**REQUEST:** Write out each line of the entries below that holds the word "Thái".

*** Opening of PROVIDED DATA ***

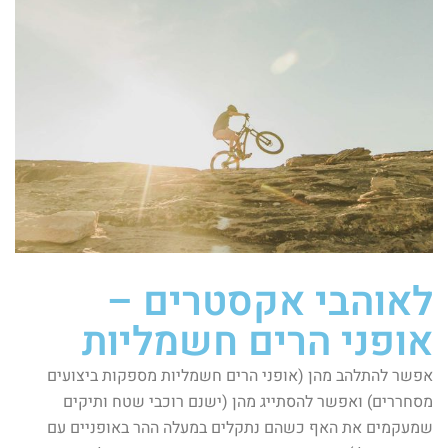
לאוהבי אקסטרים –
אופני הרים חשמליות
אפשר להתלהב מהן (אופני הרים חשמליות מספקות ביצועים
מסחררים) ואפשר להסתייג מהן (ישנם רוכבי שטח ותיקים
שמעקמים את האף כשהם נתקלים במעלה ההר באופניים עם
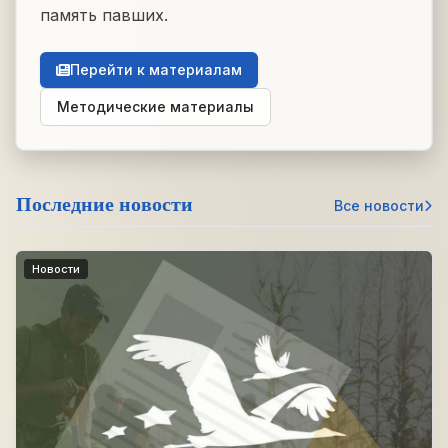
память павших.
Перейти к материалам
Методические материалы
Последние новости
Все новости
Новости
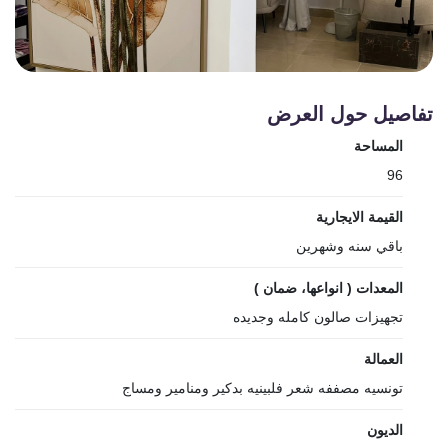
تفاصيل حول العرض
المساحة
96
القيمة الايجارية
باقي سنه وشهرين
المعدات ( انواعها، ضمان )
تجهيزات صالون كامله وجديده
العمالة
تونسيه مصففه شعر فلبينيه بدكير ومنامير ومساج
الديون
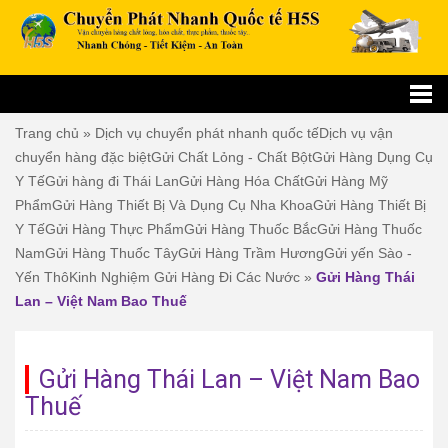
Trang chủ
»
Dịch vụ chuyển phát nhanh quốc tế
Dịch vụ vận
chuyển hàng đặc biệt
Gửi Chất Lỏng - Chất Bột
Gửi Hàng Dụng Cụ
Y Tế
Gửi hàng đi Thái Lan
Gửi Hàng Hóa Chất
Gửi Hàng Mỹ
Phẩm
Gửi Hàng Thiết Bị Và Dụng Cụ Nha Khoa
Gửi Hàng Thiết Bị
Y Tế
Gửi Hàng Thực Phẩm
Gửi Hàng Thuốc Bắc
Gửi Hàng Thuốc
Nam
Gửi Hàng Thuốc Tây
Gửi Hàng Trầm Hương
Gửi yến Sào -
Yến Thô
Kinh Nghiệm Gửi Hàng Đi Các Nước
»
Gửi Hàng Thái
Lan – Việt Nam Bao Thuế
Gửi Hàng Thái Lan – Việt Nam Bao
Thuế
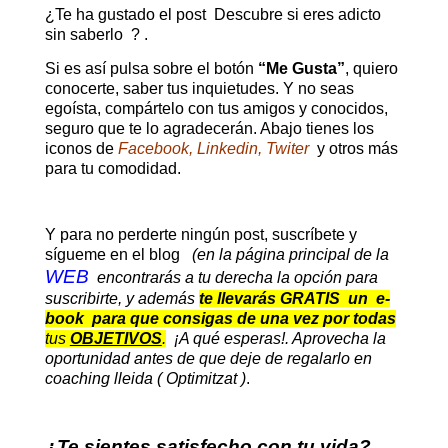
¿Te ha gustado el post Descubre si eres adicto
sin saberlo ? .
Si es así pulsa sobre el botón
“Me Gusta”
, quiero
conocerte, saber tus inquietudes. Y no seas
egoísta, compártelo con tus amigos y conocidos,
seguro que te lo agradecerán. Abajo tienes los
iconos de
Facebook, Linkedin, Twiter
y otros más
para tu comodidad.
Y para no perderte ningún post, suscríbete y
sígueme en el blog
(en la página principal de la
WEB
encontrarás a tu derecha la opción para
suscribirte, y además
te llevarás GRATIS un e-
book para que consigas de una vez por todas
tus
OBJETIVOS
.
¡A qué esperas!. Aprovecha la
oportunidad antes de que deje de regalarlo en
coaching lleida ( Optimitzat )
.
¿Te sientes satisfecho con tu vida?,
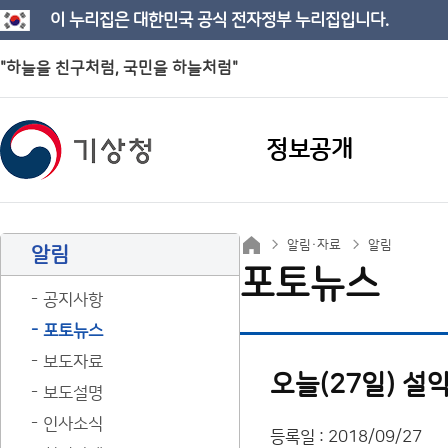
이 누리집은 대한민국 공식 전자정부 누리집입니다.
"하늘을 친구처럼, 국민을 하늘처럼"
정보공개
알림·자료
알림
알림
포토뉴스
공지사항
포토뉴스
보도자료
오늘(27일) 설
보도설명
인사소식
등록일 : 2018/09/27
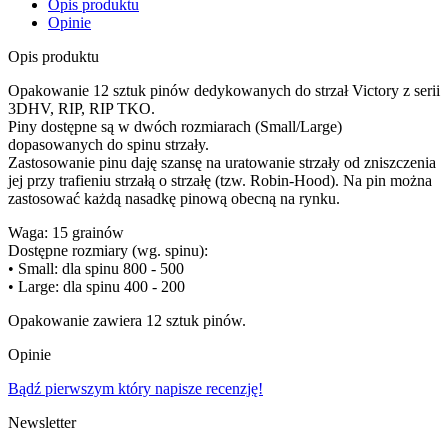
Opis produktu
Opinie
Opis produktu
Opakowanie 12 sztuk pinów dedykowanych do strzał Victory z serii
3DHV, RIP, RIP TKO.
Piny dostępne są w dwóch rozmiarach (Small/Large)
dopasowanych do spinu strzały.
Zastosowanie pinu daję szansę na uratowanie strzały od zniszczenia
jej przy trafieniu strzałą o strzałę (tzw. Robin-Hood). Na pin można
zastosować każdą nasadkę pinową obecną na rynku.
Waga: 15 grainów
Dostępne rozmiary (wg. spinu):
• Small: dla spinu 800 - 500
• Large: dla spinu 400 - 200
Opakowanie zawiera 12 sztuk pinów.
Opinie
Bądź pierwszym który napisze recenzję!
Newsletter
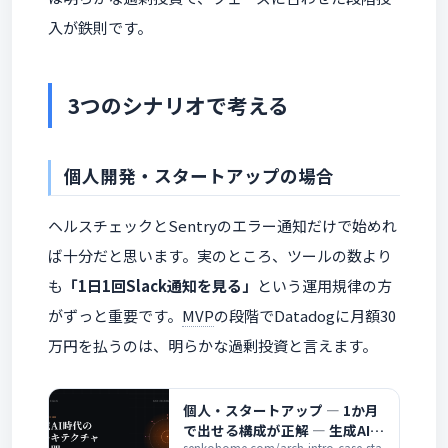
入が鉄則です。
3つのシナリオで考える
個人開発・スタートアップの場合
ヘルスチェックとSentryのエラー通知だけで始めれ
ば十分だと思います。実のところ、ツールの数より
も
「1日1回Slack通知を見る」
という運用規律の方
がずっと重要です。
MVP
の段階でDatadogに月額30
万円を払うのは、明らかな過剰投資と言えます。
個人・スタートアップ ― 1か月
で出せる構成が正解 ― 生成AI時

*** Close of PROVIDED DATA ***

**EXERCISE RESPONSE:**
Gửi hàng đi Thái Lan
Gửi Hàng Thái
Gửi Hàng Thái Lan – Việt Nam Bao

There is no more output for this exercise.